Created on 2009-01-23 17:07 by matejcik, last changed 2015-04-16 02:13 by martin.panter.

Messages (4)
msg80419 - (view) Author: jan matejek (matejcik) * Date: 2009-01-23 17:06
since 2.6 httplib supports reading from file-like objects.

Now consider the following situation:
There are two handlers in urrlib2, first is plain http, second is basic
I want to POST a file to a service, and pass the open file object as
data parameter to urllib2.urlopen.
First handler is invoked, it sends the file data, but gets 401
Unauthorized return code and fails with that.
Second handler in chain is invoked (at least that's how i understand
urrlib2, please correct me if i'm talking rubbish). At that point the
open file is at EOF, so empty data is sent.

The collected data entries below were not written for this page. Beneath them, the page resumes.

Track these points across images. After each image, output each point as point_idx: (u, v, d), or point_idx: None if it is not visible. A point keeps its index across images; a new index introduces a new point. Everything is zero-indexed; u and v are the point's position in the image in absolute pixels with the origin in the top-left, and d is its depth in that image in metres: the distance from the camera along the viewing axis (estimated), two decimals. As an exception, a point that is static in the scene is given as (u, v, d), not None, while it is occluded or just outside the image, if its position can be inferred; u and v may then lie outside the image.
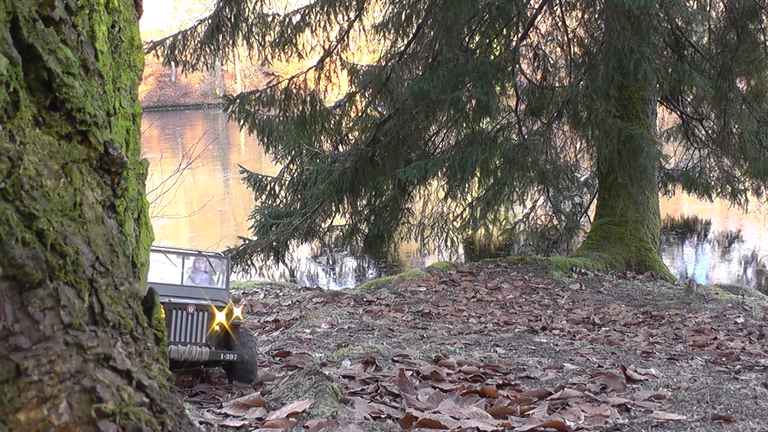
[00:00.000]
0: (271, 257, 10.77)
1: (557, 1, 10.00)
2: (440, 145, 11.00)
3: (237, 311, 4.19)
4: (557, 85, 10.50)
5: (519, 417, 3.22)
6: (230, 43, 9.88)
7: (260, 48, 10.05)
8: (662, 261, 10.20)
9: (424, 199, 11.91)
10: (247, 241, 10.53)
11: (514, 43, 9.38)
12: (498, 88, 9.30)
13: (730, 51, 9.36)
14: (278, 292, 8.34)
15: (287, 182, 11.37)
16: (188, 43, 9.87)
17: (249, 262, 10.46)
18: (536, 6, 9.99)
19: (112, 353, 1.21)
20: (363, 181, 10.06)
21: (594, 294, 8.11)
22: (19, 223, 1.13)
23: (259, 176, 11.67)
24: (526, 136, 9.79)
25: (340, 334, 5.26)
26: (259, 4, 9.91)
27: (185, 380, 4.20)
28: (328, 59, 10.34)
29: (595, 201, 11.28)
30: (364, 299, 7.46)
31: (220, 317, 4.14)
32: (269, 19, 9.98)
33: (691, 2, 10.12)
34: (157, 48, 9.92)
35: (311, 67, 10.50)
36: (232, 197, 18.90)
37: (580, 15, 10.29)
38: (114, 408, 1.16)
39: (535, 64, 10.63)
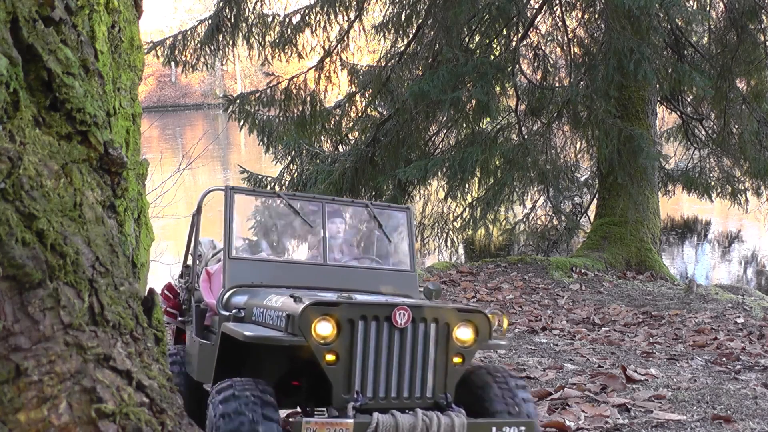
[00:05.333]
0: (271, 257, 10.75)
1: (557, 1, 10.00)
2: (440, 145, 10.99)
3: (496, 320, 2.29)
4: (557, 85, 10.49)
5: (519, 417, 3.21)
6: (230, 43, 9.87)
7: (260, 48, 10.05)
8: (662, 261, 10.19)
9: (424, 199, 11.90)
10: (247, 241, 10.52)
11: (514, 43, 9.37)
12: (498, 88, 9.29)
13: (730, 51, 9.35)
14: (278, 292, 8.34)
15: (287, 182, 11.35)
16: (188, 43, 9.87)
17: (249, 262, 10.44)
18: (536, 6, 9.98)
19: (112, 353, 1.21)
20: (363, 181, 10.06)
21: (594, 294, 8.11)
22: (19, 223, 1.13)
23: (259, 176, 11.64)
24: (526, 136, 9.79)
25: (340, 334, 5.25)
26: (259, 4, 9.90)
27: None
28: (328, 59, 10.33)
29: (595, 201, 11.27)
30: (364, 299, 7.45)
31: (464, 334, 2.20)
32: (269, 19, 9.98)
33: (691, 2, 10.11)
34: (157, 48, 9.92)
35: (311, 67, 10.49)
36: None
37: (580, 15, 10.28)
38: (114, 408, 1.16)
39: (535, 64, 10.62)
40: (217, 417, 2.03)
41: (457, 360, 2.22)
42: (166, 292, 3.64)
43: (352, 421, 1.97)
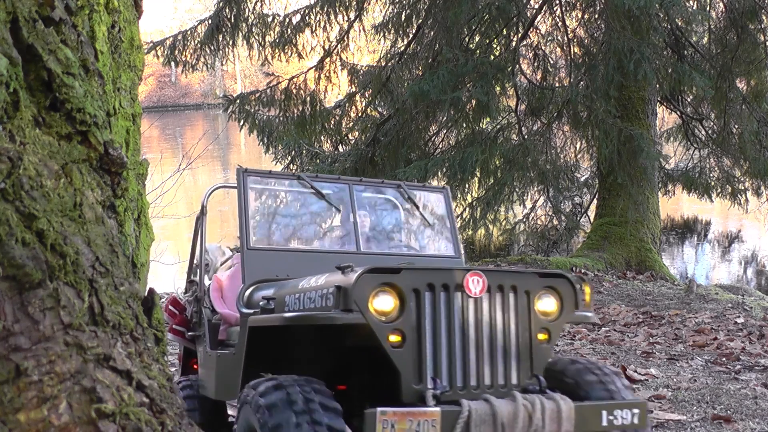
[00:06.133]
0: (271, 257, 10.74)
1: (557, 1, 10.00)
2: (440, 145, 10.99)
3: (578, 288, 1.97)
4: (557, 85, 10.49)
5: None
6: (230, 43, 9.88)
7: (260, 48, 10.05)
8: (662, 261, 10.20)
9: (424, 199, 11.87)
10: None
11: (514, 43, 9.37)
12: (498, 88, 9.29)
13: (730, 51, 9.35)
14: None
15: (287, 182, 11.34)
16: (188, 43, 9.87)
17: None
18: (536, 6, 9.98)
19: (112, 353, 1.21)
20: (363, 182, 10.04)
21: (594, 294, 8.10)
22: (19, 223, 1.13)
23: (259, 176, 11.64)
24: (526, 136, 9.79)
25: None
26: (259, 4, 9.91)
27: None
28: (328, 59, 10.33)
29: (595, 201, 11.27)
30: (364, 299, 7.44)
31: (547, 304, 1.92)
32: (269, 19, 9.98)
33: (691, 2, 10.11)
34: (157, 48, 9.92)
35: (311, 67, 10.50)
36: (232, 197, 18.87)
37: (580, 15, 10.28)
38: (114, 408, 1.16)
39: (535, 64, 10.62)
40: (265, 430, 1.66)
41: (541, 336, 1.86)
42: (170, 307, 3.24)
43: (438, 409, 1.59)
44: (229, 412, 3.15)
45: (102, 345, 1.21)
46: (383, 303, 1.72)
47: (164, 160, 11.24)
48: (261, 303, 2.13)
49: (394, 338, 1.73)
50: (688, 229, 15.41)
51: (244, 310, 2.27)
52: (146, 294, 1.67)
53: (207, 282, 3.05)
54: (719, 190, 11.38)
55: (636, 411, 1.78)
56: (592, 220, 11.11)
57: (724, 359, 4.71)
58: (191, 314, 3.09)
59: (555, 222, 11.88)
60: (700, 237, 14.99)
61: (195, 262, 3.16)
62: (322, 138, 10.98)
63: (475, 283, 1.77)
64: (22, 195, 1.15)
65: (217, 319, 2.89)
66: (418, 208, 2.60)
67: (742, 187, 11.35)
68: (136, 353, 1.29)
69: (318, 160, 10.96)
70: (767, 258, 13.15)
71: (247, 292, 2.37)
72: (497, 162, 9.59)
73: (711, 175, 11.46)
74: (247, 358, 2.14)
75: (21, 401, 1.09)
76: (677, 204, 16.15)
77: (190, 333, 3.11)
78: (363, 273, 1.73)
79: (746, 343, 5.40)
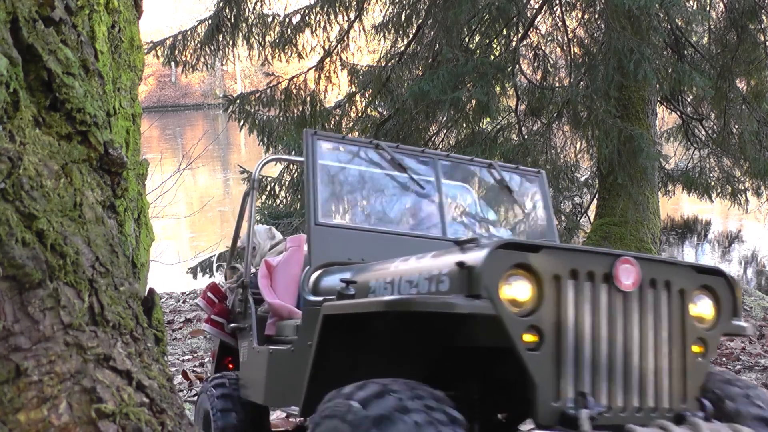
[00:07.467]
0: (271, 257, 10.73)
1: (557, 1, 10.00)
2: (440, 145, 10.99)
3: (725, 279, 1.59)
4: (557, 85, 10.50)
5: (519, 417, 3.20)
6: (230, 43, 9.88)
7: (260, 48, 10.06)
8: (662, 261, 10.20)
9: (424, 199, 11.87)
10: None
11: (514, 43, 9.37)
12: (498, 88, 9.29)
13: (730, 51, 9.36)
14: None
15: (287, 183, 11.35)
16: (188, 43, 9.88)
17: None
18: (536, 6, 9.99)
19: (112, 353, 1.21)
20: (363, 181, 10.04)
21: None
22: (19, 223, 1.13)
23: (260, 175, 11.64)
24: (526, 137, 9.79)
25: (340, 334, 5.24)
26: (259, 4, 9.91)
27: None
28: (328, 59, 10.34)
29: (595, 201, 11.28)
30: (364, 299, 7.43)
31: (704, 308, 1.55)
32: (269, 19, 9.99)
33: (691, 2, 10.12)
34: (157, 48, 9.92)
35: (311, 67, 10.50)
36: (232, 197, 18.89)
37: (580, 15, 10.28)
38: (114, 408, 1.16)
39: (535, 64, 10.62)
40: None
41: (696, 349, 1.49)
42: (209, 294, 2.91)
43: None
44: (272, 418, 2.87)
45: (102, 345, 1.21)
46: (518, 290, 1.34)
47: (164, 160, 11.25)
48: (339, 288, 1.75)
49: (529, 337, 1.35)
50: (688, 229, 15.41)
51: (311, 298, 1.92)
52: (146, 294, 1.67)
53: (253, 269, 2.73)
54: (719, 190, 11.38)
55: None
56: (592, 220, 11.11)
57: (724, 359, 4.71)
58: (233, 303, 2.77)
59: (555, 222, 11.87)
60: (700, 237, 14.99)
61: (239, 244, 2.85)
62: (323, 138, 10.97)
63: (626, 274, 1.39)
64: (22, 195, 1.15)
65: (263, 310, 2.59)
66: (511, 192, 2.22)
67: (742, 187, 11.35)
68: (136, 353, 1.29)
69: (318, 160, 10.94)
70: (767, 258, 13.14)
71: (314, 276, 2.00)
72: (497, 162, 9.59)
73: (711, 175, 11.46)
74: (317, 356, 1.75)
75: (21, 401, 1.09)
76: (677, 204, 16.15)
77: (231, 324, 2.78)
78: (495, 248, 1.37)
79: (746, 343, 5.40)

furthermore, the obvious solution "you can't do this through urllib so
go read the file yourself" doesn't apply that well - the file object in
question is actually a mmap.mmap instance.
This code is in production since python 2.4. Until file object support
in httplib was introduced, it worked fine, handling the mmap'ed file as
a string. Now it is picked up as read()-able and this problem occurs.
Only workaround to restore pre-2.6 behavior that comes to mind is
building a wrapper class for the mmap object that hides its read() method.
msg80422 - (view) Author: Gabriel Genellina (ggenellina) Date: 2009-01-23 23:28
This happens in other implementations too, not just urllib2.

If the server supports it, the best way is to send an 'Expect: 100-
Continue' header field before attempting to send the actual file.
msg185512 - (view) Author: Senthil Kumaran (orsenthil) * (Python committer) Date: 2013-03-29 19:49
I think, this requires triaging in terms of is the feature request still applicable. Except 100 is sent by httplib and the support for this was added few years ago, much later then this bug was originally raised.
msg241191 - (view) Author: Martin Panter (martin.panter) * (Python committer) Date: 2015-04-16 02:13
Actually, I do not think any “Expect: 100-continue” headers are explicitly sent by the Python standard library. The Python client does not support waiting for a “100 Continue” response; see Issue 1346874.

There is Issue 23740 opened about fixing or clarifying the various data types accepted by “http.client”.

On the other hand, the documentation for urlopen() says only bytes and iterables are supported. If mmap objects are being treated as file objects by urlopen() that is unexpected, and the documentation or implementation needs fixing there. Also, iterating a mmap() object is different from iterating either the equivalent bytearray() or file object, so there is something weird going on there.